## PROVIDED TEXT:
>> BEGIN

Intel Single-Chip Cloud Project

metricv Posted on 2023-07-02 41 Views


Intel Single-Chip Cloud, abbreviated as SCC, is a project that aims to build a cloud-like data center on a single chip. It never really took off, with its last whitepaper released in the year 2010 under a revision number of 0.7, which hints at its beta status.

The result is a manycore processor that bears somewhat traditional 2D-mesh interconnect but with interesting takes on communication and cache coherence.

TL;DR: Main Design Features

  • Manycore: A lot of cores on a single chip.
  • Not cache-coherent. Core exchange messages through message-passing, just like using ethernet, but on the chip.

Cores and Tiles

Top-Level Architecture (VRC not shown)

The tiles are laid out in a 2x6 mesh, and each tile contains 2 cores. The cores are Pentium P54C, which is a weird choice since the P54C microarchitecture came out in 1994, discontinued around 2000, yet the SCC was developed in 2009.

Each core has its own 16KB L1 cache and 256KB L2 cache. Both cores are then connected to a mesh interface unit (MIU), which connects to the on-chip network. The MIU handles data packaging and unpackaging, as well as hosting a smaller buffer that queues incoming and outgoing packets.

When both cores want to transmit data, MIU accepts data from the two cores in a round-robin fashion.

On-Chip Network

Tile indexing

Tiles are indexed with their X and Y coordinates in the mesh, shown above. Each tile has sub-indexes for indexing a core, its message buffer, or peripherals connected to it, as we will see later in Address Translation.

The Mesh Interface Unit (MIU) in each tile has a 16KB message buffer. This buffer is shared across all tiles on the chip, yielding 384KB in total. This 384KB of storage can be directly accessed by each core, but more often it is used through a message-passing interface.

The mesh interface also contained a traffic generator used for testing the performance of the mesh and is not used in normal operations.

The NoC connects to four DRAM memory controllers and a PCIe system interface. Each DRAM memory controller is connected to 16GB of memory, and the PCIe interface is connected to an FPGA on the development board to handle all I/O.

Power and Thermal Management

Voltage, Frequency Domains, and the VRC.

The chip has a single Voltage Regulator Controller (VRC) attached to the tile (x=0, y=0). It can be accessed by all the cores through the NoC. Programs can change the voltage and frequencies for all members of a voltage domain, which is not necessarily the voltage/frequency domain that the program is running in.

>> END

## DATA ROWS:
>> BEGIN

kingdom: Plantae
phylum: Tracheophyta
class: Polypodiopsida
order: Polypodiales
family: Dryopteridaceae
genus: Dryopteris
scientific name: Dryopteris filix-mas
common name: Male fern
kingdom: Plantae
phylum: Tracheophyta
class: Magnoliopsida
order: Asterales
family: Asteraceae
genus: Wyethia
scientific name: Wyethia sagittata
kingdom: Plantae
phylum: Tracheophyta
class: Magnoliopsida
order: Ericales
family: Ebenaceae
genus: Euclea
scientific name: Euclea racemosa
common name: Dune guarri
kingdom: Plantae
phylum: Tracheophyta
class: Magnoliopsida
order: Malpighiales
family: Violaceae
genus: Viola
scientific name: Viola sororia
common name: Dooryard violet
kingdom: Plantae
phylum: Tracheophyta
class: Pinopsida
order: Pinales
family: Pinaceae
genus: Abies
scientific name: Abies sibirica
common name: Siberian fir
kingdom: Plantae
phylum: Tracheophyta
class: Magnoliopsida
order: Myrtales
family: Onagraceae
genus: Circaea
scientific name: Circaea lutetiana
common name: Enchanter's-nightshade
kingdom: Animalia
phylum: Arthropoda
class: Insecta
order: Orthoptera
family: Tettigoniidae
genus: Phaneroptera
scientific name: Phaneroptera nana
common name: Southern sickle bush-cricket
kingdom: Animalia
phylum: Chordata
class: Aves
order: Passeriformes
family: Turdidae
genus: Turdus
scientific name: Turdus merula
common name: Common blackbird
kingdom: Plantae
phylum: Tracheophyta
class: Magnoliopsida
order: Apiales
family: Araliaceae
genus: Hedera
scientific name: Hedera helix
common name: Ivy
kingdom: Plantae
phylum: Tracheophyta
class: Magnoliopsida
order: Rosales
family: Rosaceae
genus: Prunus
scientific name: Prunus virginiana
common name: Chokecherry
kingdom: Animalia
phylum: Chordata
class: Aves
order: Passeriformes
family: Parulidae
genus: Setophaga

>> END

## TASK REQUIREMENTS:
**1.** List every year that appears in the paragraphs of the Intel Single-Chip Cloud article, leaving out the posting date. Give them in the order in which they appear.
**2.** Reproduce the passage of the Intel Single-Chip Cloud article from "The Mesh Interface Unit" to "handle all I/O.".

## ANSWERS TO EACH TASK:
**1.** 2010, 1994, 2000, 2009

**2.**
The Mesh Interface Unit (MIU) in each tile has a 16KB message buffer. This buffer is shared across all tiles on the chip, yielding 384KB in total. This 384KB of storage can be directly accessed by each core, but more often it is used through a message-passing interface.

The mesh interface also contained a traffic generator used for testing the performance of the mesh and is not used in normal operations.

The NoC connects to four DRAM memory controllers and a PCIe system interface. Each DRAM memory controller is connected to 16GB of memory, and the PCIe interface is connected to an FPGA on the development board to handle all I/O.